• REQUEST 1
From the ski forum thread, copy the passage between "I just got back" and "have expected SOME improvement.", inclusive.

• STUDY TEXT
┄┄┄┄┄┄┄┄┄┄┄┄┄┄┄┄┄┄┄┄
I am an advanced beginner (can do turns with parallel skis, just now learning about weight transfer to carve turns). The first 3-4 times I went on ski trips, my quads would tire easily. After only 1-2 runs, I can never make it down a single run without stopping to rest my legs SEVERAL times. Granted, my legs are not in great shape, and I did not train much for those trips.

 

I just got back from a trip to Whistler, and for about 2 months before, I did some daily work trying to upgrade my leg stamina (wall sits - worked up to 20 minutes, squats and lateral squats on a Bosu, and static squats on a Bosu - up to 20 minutes). I got on the slopes at Whistler, and my legs felt as if I never did any training! I was tired very quickly, just like before. Granted, my training regimen was not very long or very intense, but it was way more than I have done before, so I would have expected SOME improvement.

 

On the other hand, my fiancee doesn't exercise hardly at all, but never has tired or sore legs when skiing. That's frustrating to me. Granted, she learned to ski when she was a child (I started when I was 30, and I'm 32 now). So, I'm sure my technique also has a lot to do with it.

 

Do some people just never get the leg stamina without a really intense training program? I only ski 2-3 times a year, so it's hard to motivate myself to train only for the purpose of skiing for many months on end. I'm sure a cross-training program would help. Any suggestions for efficient ways to increase leg stamina? I was thinking about doing some mountain biking and strenuous hiking as part of my cross-training. Any particular indoor exercises you would suggest?

post #2 of 18

Most likely the issue is not weak quads, but one of stance/boot alignment.  The combination of the forward lean angle of your boots and the delta angle of your bindings (the heel is higher than the toe) are putting you into position where you cannot stand up and let your bones support your mass.  Instead your muscles are doing the majority of the work even when you're just standing still.

 

My sister-in-law recently had the same issue (she's a beginner/intermediate).  She bought new boots, went skiing without me, and could only do 2 runs in 3 hours and her quads were shot.  I got the shop to exchange her boots for something with a better fit and much less forward lean so that she could actually stand up when wearing her boots.  We did 16 runs at Loveland Sunday (around 20K vertical feet) and although she sure was tired, her quads made it through the day just fine.

post #3 of 18


 

Quote:
Originally Posted by muah View Post

 

Hi everyone,

 

I am an advanced beginner (can do turns with parallel skis, just now learning about weight transfer to carve turns).

 

 

Snowplowing is very hard on the legs.      Take some lessons.   Preferably, high end ski lessons.

post #4 of 18

http://www.amazon.com/All-Mountain-Skier-Way-Expert-Skiing/dp/007140841X -- Chapter 1, Stance; and maybe Chapter 13, Alignment.  Or maybe not.  But definitely, Chapter 1.  And the rest of it couldn't hurt.
┄┄┄┄┄┄┄┄┄┄┄┄┄┄┄┄┄┄┄┄
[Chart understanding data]
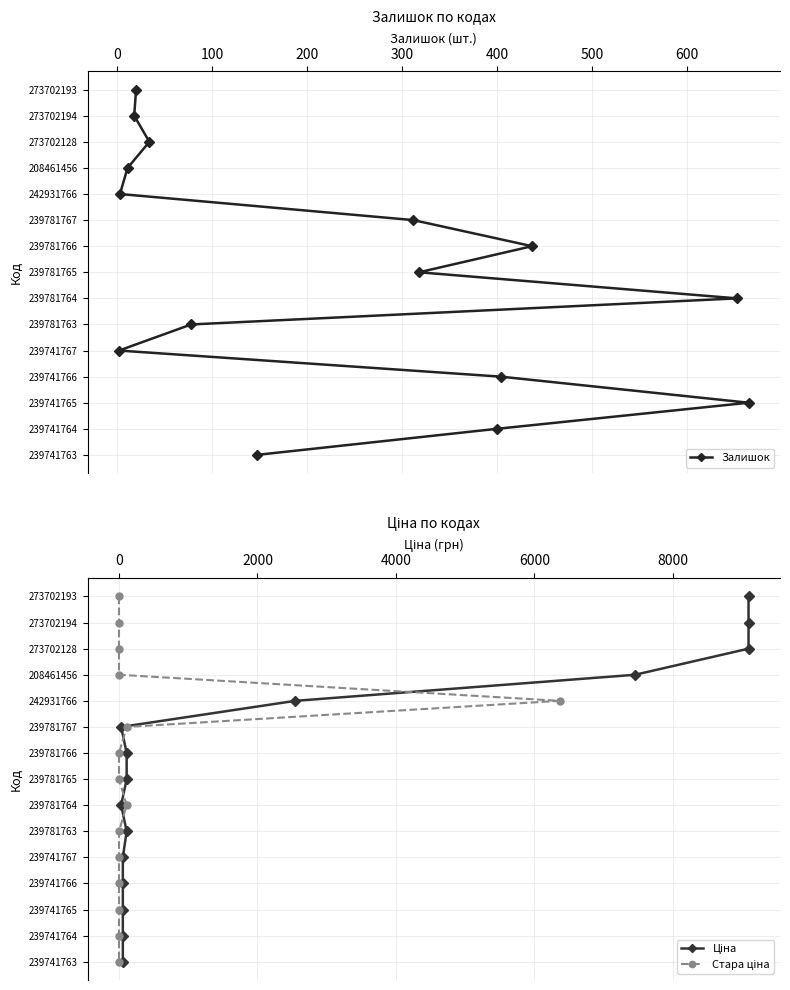

How many values in the Стара ціна series are below 7?

7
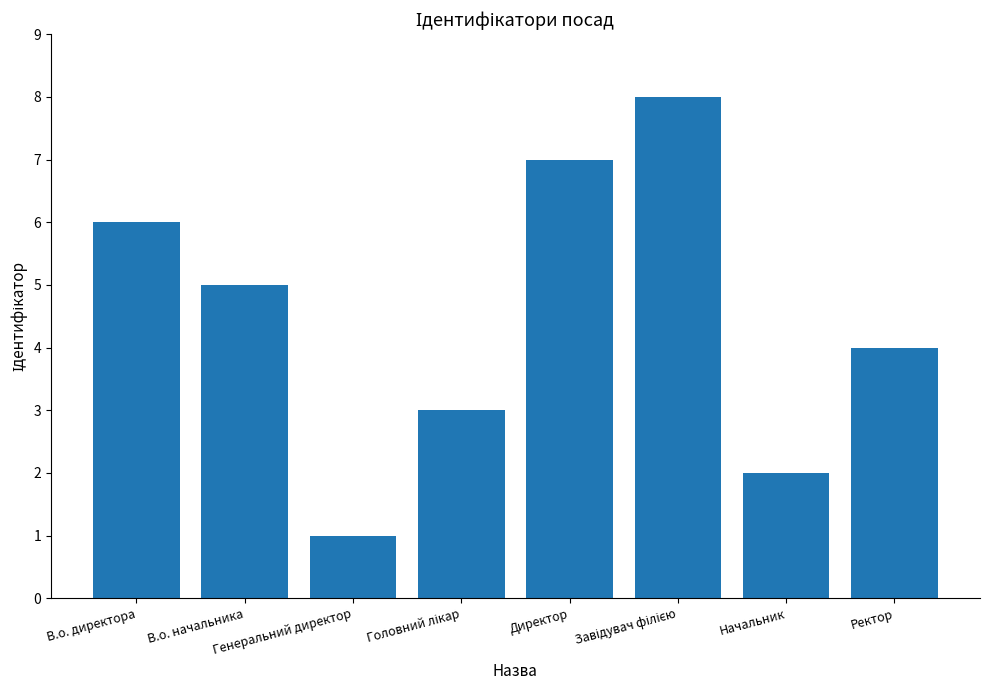

The chart shows a value of 7 at Ректор. True or false?

False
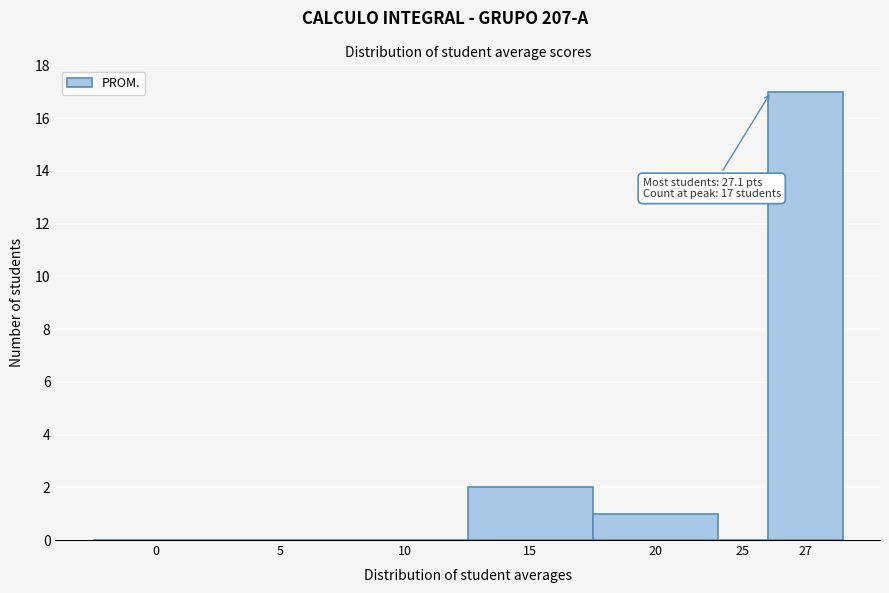

Reading left to right, transcribe all the data shown in this chart.

0=0	5=0	10=0	15=2	20=1	25=0	27=17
┄┄┄┄┄┄┄┄┄┄┄┄┄┄┄┄┄┄┄┄
• REQUEST 2
Write out every one of the chart understanding rows above word for word, leaving the pictures out.

• TASK RESPONSE 1
I just got back from a trip to Whistler, and for about 2 months before, I did some daily work trying to upgrade my leg stamina (wall sits - worked up to 20 minutes, squats and lateral squats on a Bosu, and static squats on a Bosu - up to 20 minutes). I got on the slopes at Whistler, and my legs felt as if I never did any training! I was tired very quickly, just like before. Granted, my training regimen was not very long or very intense, but it was way more than I have done before, so I would have expected SOME improvement.

• TASK RESPONSE 2
How many values in the Стара ціна series are below 7?

7

The chart shows a value of 7 at Ректор. True or false?

False

Reading left to right, transcribe all the data shown in this chart.

0=0	5=0	10=0	15=2	20=1	25=0	27=17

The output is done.